The Ellis Act prohibits local government from impeding a landlord's ability to leave the rental market or prevent a related eviction, but it does not prohibit Los Angeles or any other city from using their land use powers to protect affordable housing. Los Angeles could, for example, adopt local ordinances and policies that:

  • Limit the number of rent controlled buildings allowed to be demolished per year.
  • Provide that the official date of withdrawal for a unit subjected to an Ellis withdrawal be the date the last evicted tenant vacates the building, either via eviction or by voluntary vacating after receiving Ellis notification.
  • Require a one-for-one replacement of all rent controlled or affordable units that are demolished or converted at affordable rent levels.
  • Provide financial and technical assistant to tenants in rent-controlled buildings to purchase their buildings and convert them to tenant-owned limit-equity co-operatives, or as part of non-profit Community Land Trusts, which would preserve them as affordable housing for the long-term.
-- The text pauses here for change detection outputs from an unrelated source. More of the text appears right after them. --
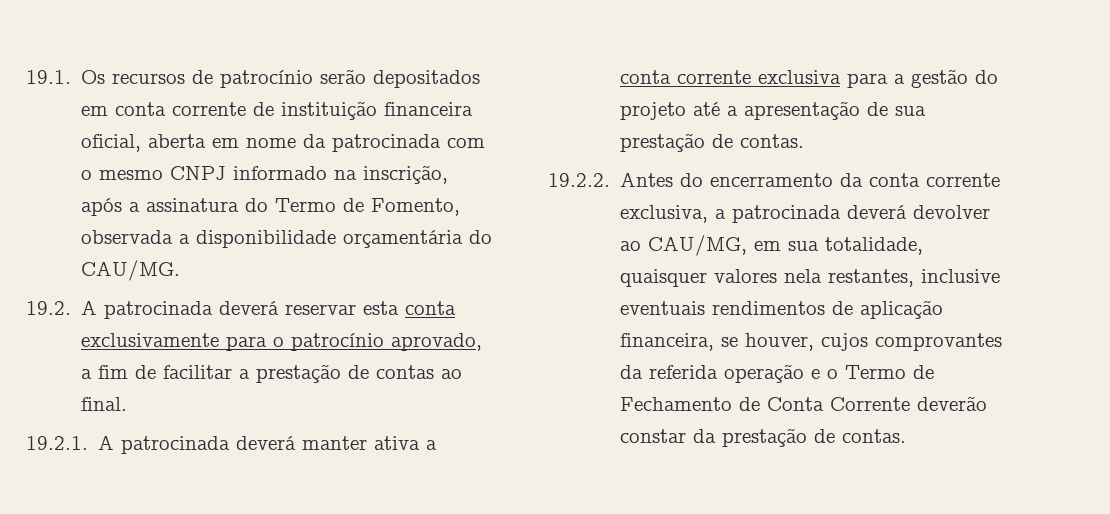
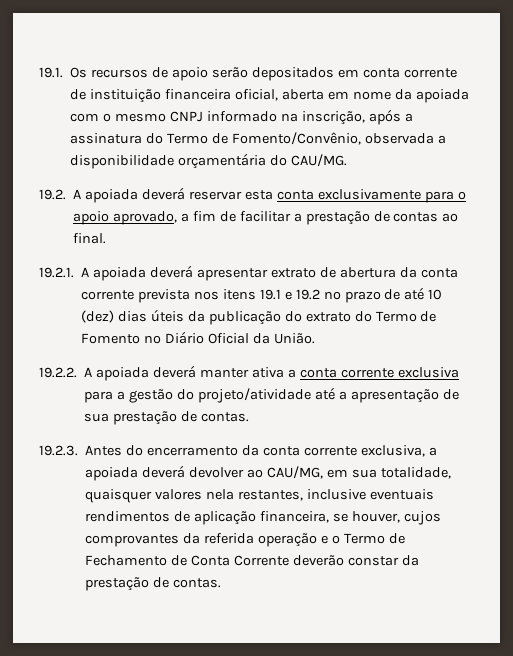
[220,70,314,88] patrocínio -> [171,67,208,81] apoio
[332,134,442,152] patrocinada -> [415,89,469,103] apoiada
[371,198,461,216] Fomento, -> [231,132,361,145] Fomento/Convênio,
[104,301,214,319] patrocinada -> [85,189,139,203] apoiada
[291,333,385,351] patrocínio -> [73,211,110,225] apoio
[121,436,231,454] patrocinada -> [93,265,458,281] [81,287,443,303] [81,309,437,325] [81,331,315,344] [39,367,150,381] apoiada deverá apresentar extrato de abertura da conta corrente prevista nos itens 19.1 e 19.2 no prazo de até 10 (dez) dias úteis da publicação do extrato do Termo de Fomento no Diário Oficial da União. // 19.2.2. A apoiada
[620,102,687,120] projeto -> [197,388,311,403] projeto/atividade
[548,173,610,187] 19.2.2. -> [39,445,78,456] 19.2.3.
[732,205,842,223] patrocinada -> [85,467,139,481] apoiada

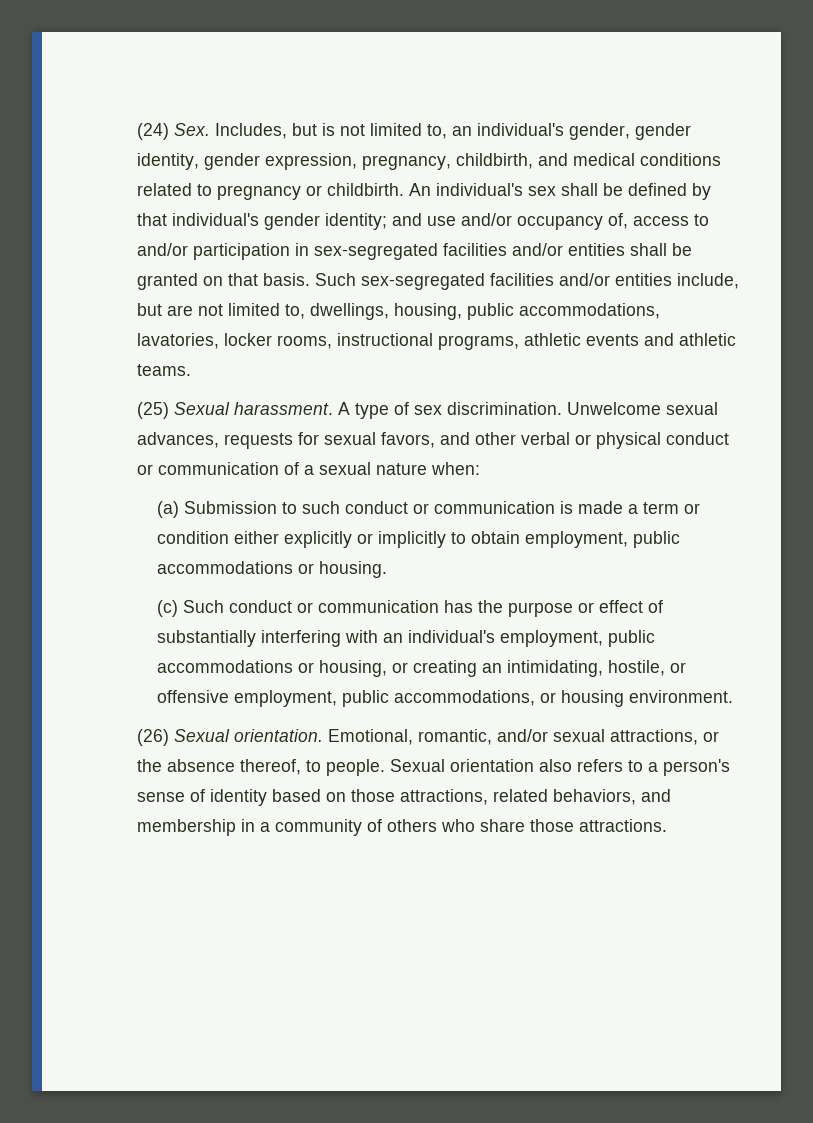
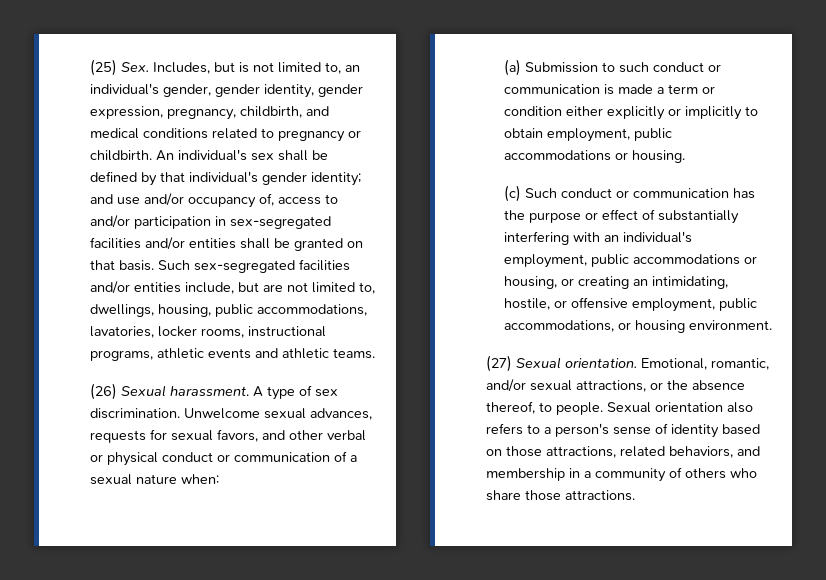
[137,123,170,140] (24) -> [89,59,117,76] (25)
[137,402,170,419] (25) -> [89,383,117,400] (26)
[137,729,170,746] (26) -> [485,355,512,372] (27)

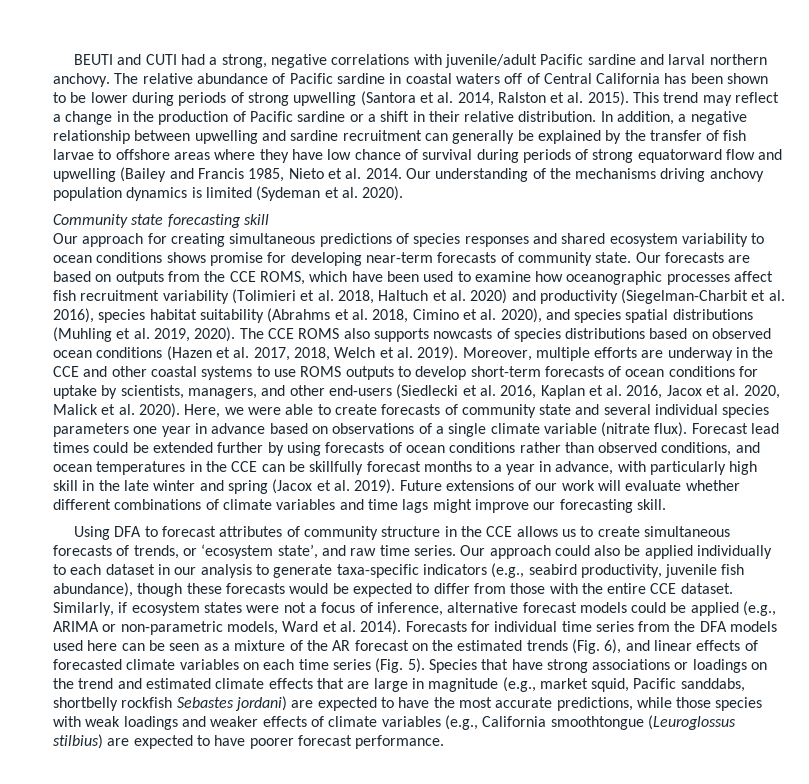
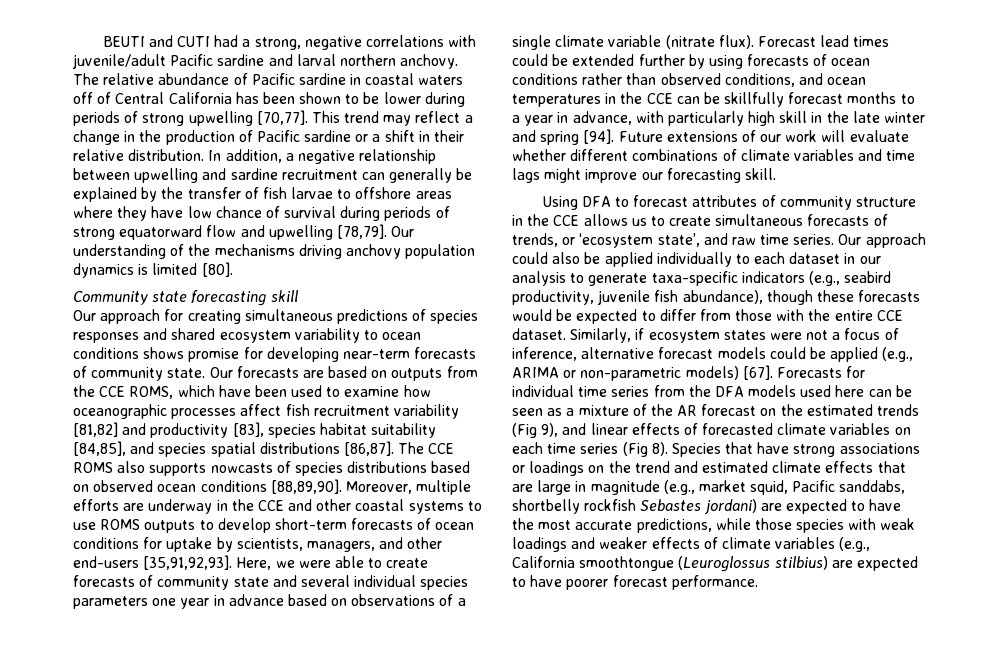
[360,91,629,106] (Santora et al. 2014, Ralston et al. 2015). -> [256,110,308,125] [70,77].
[120,167,402,182] (Bailey and Francis 1985, Nieto et al. 2014. -> [336,224,387,239] [78,79].
[256,186,404,201] (Sydeman et al. 2020). -> [201,262,233,277] [80].
[231,289,785,304] [53,308,753,323] [53,327,236,342] (Tolimieri et al. 2018, Haltuch et al. 2020) and productivity (Siegelman-Charbit et al. 2016), species habitat suitability (Abrahms et al. 2018, Cimino et al. 2020), and species spatial distributions (Muhling et al. 2019, 2020). -> [73,422,437,438] [73,441,394,457] [81,82] and productivity [83], species habitat suitability [84,85], and species spatial distributions [86,87].
[166,346,459,361] (Hazen et al. 2017, 2018, Welch et al. 2019). -> [270,479,342,494] [88,89,90].
[396,384,780,399] [53,403,180,418] (Siedlecki et al. 2016, Kaplan et al. 2016, Jacox et al. 2020, Malick et al. 2020). -> [143,555,233,570] [35,91,92,93].
[272,479,396,494] (Jacox et al. 2019). -> [583,129,615,144] [94].
[226,620,402,635] models, Ward et al. 2014). -> [685,365,773,380] models) [67].
[572,639,622,654] (Fig. 6), -> [512,423,559,438] (Fig 9),
[375,658,425,673] (Fig. 5). -> [622,442,668,457] (Fig 8).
In April, tenant activists won a victory when the LA City Council passed a new law to soften the blow of Ellis Act evictions and tear downs. If landlords tear down rent-controlled units and replace them with new rentals within five years, all of those new units will fall under city rules that limit rent increases.

There's also an alternative for landlords who want to avoid putting an entire building under rent control: Under the new local ordinance, to raze rent-controlled apartments in order to build higher-priced new ones, landlords will have to make an equal number, or 20%, of the new units affordable—whichever is larger. Landlords will also have to pay for the relocation of tenants evicted under the state’s Ellis Act and file annual reports with the city on the status of units withdrawn from the rental market.

“These are important steps in the right direction,” says CES’ Larry Gross. “But the real solution is to repeal the Ellis Act.”

Peter Dreier is professor of politics and chair of the Urban and Environmental Policy Department at Occidental College.